### SELECTED EXTRACT
## start

Tuesday, August 09, 2005

And The Hero Will Drown

It's been said before. But now it's offical.

If I can't destroy this thing, then I pray to God right now to take my life. If I can't be strong enough to just snap out of it, and I'm too weak to overcome even the simplest trial and temptation...then God Almighty, take my life away! As an act of mercy, take me from this world that I am no longer a threat and danger to others! I pray, I can't do this so I obviously can't take it. So rent me. Tear me apart, take my spirit away. Cast me into spirit prison or some other dark place out of Your presence and away from mankind.

I cannot accept this destiny. I cannot perform the sacrifice. I cannot make the choice.

I cannot do anything at all. So I am trusting you to either destroy me...........





Or please....


Please, please, please, please, please, please, please, please.........






Give me ...

One...

...last...



shot.

Sunday, August 07, 2005

In Denial: "Lose Yourself" Revisisted

In the Church of Jesus Christ of Latter-Day Saints, it's customary for members to fast on the first Sunday of each month. Of course this isn't compulsory; you don't have to do it if you don't want to. It's all about choice after all, right?

Anyway, since the first Sunday was coming up I got the idea into my head that given the many times I've fasted in the last month alone, all on my own, I figured I wouldn't need to fast this Sunday again.

## end

### TASKS TO CARRY OUT
- A) List every sentence in the blog posts that begins with the words "I cannot".
- B) Render this sentence from the blog posts in Spanish: "In the Church of Jesus Christ of Latter-Day Saints, it's customary for members to fast on the first Sunday of each month."
The lines that come next are drawn from a separate source.

### DATA SEGMENT
## start

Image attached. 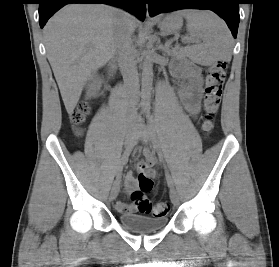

## end

### ANSWERS
- A)
I cannot accept this destiny.
I cannot perform the sacrifice.
I cannot make the choice.
I cannot do anything at all.

- B) En la Iglesia de Jesucristo de los Santos de los Últimos Días, es costumbre que los miembros ayunen el primer domingo de cada mes.